Mana ada yang menyangka kalau beberapa tahun lalu, dia pernah jadi beban keluarga. Dia pernah melawan gunjingan tetangga. Kucel, jelek, dekil, susah lagi. Tapi kali ini, situasinya tampak berbeda.
“Ka ini beneran kamar kamu?”. Ghisa mematung pas masuk ke tempat Raka.
Bekas semalam berkumpul bersama teman-temannya membuat seisi kamar seperti bangkai kapal Titanic. Yah bisa dimaklumi, yang namanya teman pasti gak ada akhlak kalau lagi bertamu. Apalagi cowok. Ya yang kaya begini ini hasilnya.
“Hehe selamat datang di apartemenku”. Sambut Raka hangat.
“Berantakan banget sih!” Ghisa langsung merapikan selimut yang tergeletak dilantai lalu melipatnya.
Ralat. Bukan apartemen Raka. Tapi milik Ghisa sebenarnya. Karena Raka belinya pakai uang Ghisa. Dan Ghisa gak pernah menyadari itu semua.
“Kamu nyaman tinggal disini?”. Tanya Ghisa masih merapikan sampah berserakan.
“Yah dinyaman-nyamanin aja lah. Namanya juga bujang. Tinggal sendirian juga”.
“Kamu ih aneh. Dapat warisan malah beli apartemen. Kenapa gak rumah aja?”.
Sama ibunya, Raka ngaku beli apartemen ini dari hasil pendapatan kerja. Kalau sama Ghisa, Raka ngaku dapat warisan dari orang tua sebelah rumahnya yang beberapa waktu lalu tiba-tiba meninggal.
“Aneh juga ya, kenapa jadi kamu yang dapat warisan? Emang anak-anaknya pada kemana?” Tanya Ghisa sambil masih beres-beres.
“Dia sebatang kara Sha. Dan mungkin orang yang terakhir kali dia liat pas Sakratul Maut itu aku, jadinya ngasih warisannya ke aku deh”. Jawab Raka simple.
“Orang tua kaya gitu masih ada gak sih? Pengen sampingan rumah rasanya”. Mereka berdua akhirnya ketawa.

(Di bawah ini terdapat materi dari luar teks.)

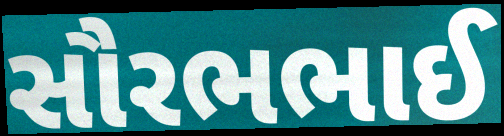
સૌરભભાઈ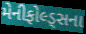
મેનીફોલ્ડ્સના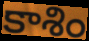
కాశిం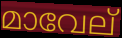
മാവേല്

“Lagian dulu waktu miskin gak pernah kepikiran beli rumah. Pas dapat warisan eh masih gak kepikiran juga. Yaudah beli apartemen aja deh”. Jawab Raka asal sambil membuka toples cemilan di depan TV.

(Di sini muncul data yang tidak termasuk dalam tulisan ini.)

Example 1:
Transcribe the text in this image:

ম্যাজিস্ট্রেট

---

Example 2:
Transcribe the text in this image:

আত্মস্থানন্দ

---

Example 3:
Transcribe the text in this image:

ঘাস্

“Bisa gak sih kalau orang lagi beres-beres itu dibantuin bukan malah nyemil”. Ghisa komplain.
“Tadi pas datang kaya bidadari kenapa pas masuk kaya malaikat maut?”. Gumam Raka dalam hati sambil menuruti perintah Ghisa.
“Ini seprey gak diganti berapa lama? Jorok banget”. Ghisa masih aja cerewet.

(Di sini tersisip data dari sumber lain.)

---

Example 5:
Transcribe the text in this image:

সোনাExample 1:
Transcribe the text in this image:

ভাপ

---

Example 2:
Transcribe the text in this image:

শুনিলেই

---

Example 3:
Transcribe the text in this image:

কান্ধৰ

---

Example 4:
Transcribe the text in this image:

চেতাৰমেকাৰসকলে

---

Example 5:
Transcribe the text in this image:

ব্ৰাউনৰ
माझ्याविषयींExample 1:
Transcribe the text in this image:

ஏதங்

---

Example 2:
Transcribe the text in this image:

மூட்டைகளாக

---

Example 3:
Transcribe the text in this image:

“Aku biasanya pake jasa loundry dibawah. Tapi kebetulan lima hari ini orangnya pulang kampung. Yaudah aku tunggu sampai dia balik”.
“Yaampun. Itu kan ada mesin cuci”. Ghisa menyeka wajahnya. Raka tau dia pasti kesal melihat amburadulnya apartemen tersebut.
“Yaudah mumpung aku dikampus BT, kita nyuci-nyuci aja deh disini. Kamu bantuin aku angkat baju-baju kotor dikamar”.
“Aku?”.
“Iya kamu”.
“Boleh gak kalau kamu aja sendiri tanpa melibatkan aku”.
“RAKA!”. Padahal cuma bercanda tapi Ghisa langsung senewen dengernya.
“Mulai sekarang kamu gak boleh kaya gini. Kamu harus belajar rapi. Mentang-mentang tinggal sendirian jangan seenaknya ya. Pikirin kebersihan juga”.
Bentar. Ini rada aneh.
“Apa jangan-jangan dikehidupan yang dulu aku sama Ghisa itu adalah Raja dan Ratu disuatu negeri yang indah. Lalu setelah reinkarnasi kita dipisah jarak dan martabat. Dia sama kekayaannya dan aku sama kemiskinanku. Dan endingnya kita dipertemukan lagi saat ini sama Tuhan”. Raka bicara dalam hati sambil menggaruk dagunya.
“Iya pasti begitu. Seharusnya aku dulu gak makan buah terlarang ya”. Raka ngangguk-nganggukin kepala.